Reproduce the lines of the records running from the line containing "A víz halk csobbanását." through the line containing "Csak ott volt.", swapping "rózsát" for "liliomot" and leaving everything else unchanged. Give only those lines.
Segment Start: The input
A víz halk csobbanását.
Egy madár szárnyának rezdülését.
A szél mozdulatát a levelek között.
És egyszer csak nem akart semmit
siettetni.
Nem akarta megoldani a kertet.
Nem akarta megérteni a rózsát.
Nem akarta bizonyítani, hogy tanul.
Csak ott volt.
Segment End: The input
Segment Start: The input
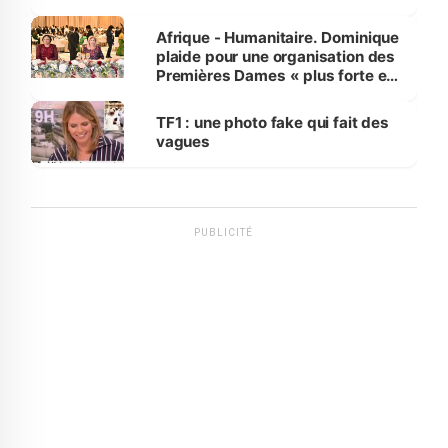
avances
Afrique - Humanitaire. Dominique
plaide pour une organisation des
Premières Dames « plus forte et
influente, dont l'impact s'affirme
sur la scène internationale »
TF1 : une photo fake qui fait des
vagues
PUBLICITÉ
Segment End: The input
Segment Start: The input
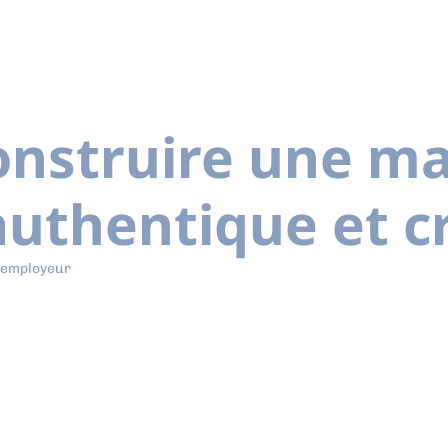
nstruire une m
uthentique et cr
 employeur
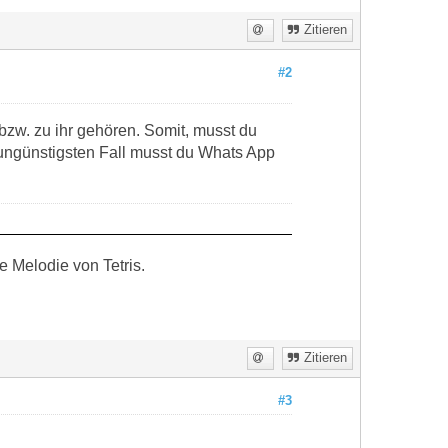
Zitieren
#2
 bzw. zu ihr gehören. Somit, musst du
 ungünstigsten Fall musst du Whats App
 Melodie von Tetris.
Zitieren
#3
Segment End: The input
### Solution
A víz halk csobbanását.
Egy madár szárnyának rezdülését.
A szél mozdulatát a levelek között.
És egyszer csak nem akart semmit
siettetni.
Nem akarta megoldani a kertet.
Nem akarta megérteni a liliomot.
Nem akarta bizonyítani, hogy tanul.
Csak ott volt.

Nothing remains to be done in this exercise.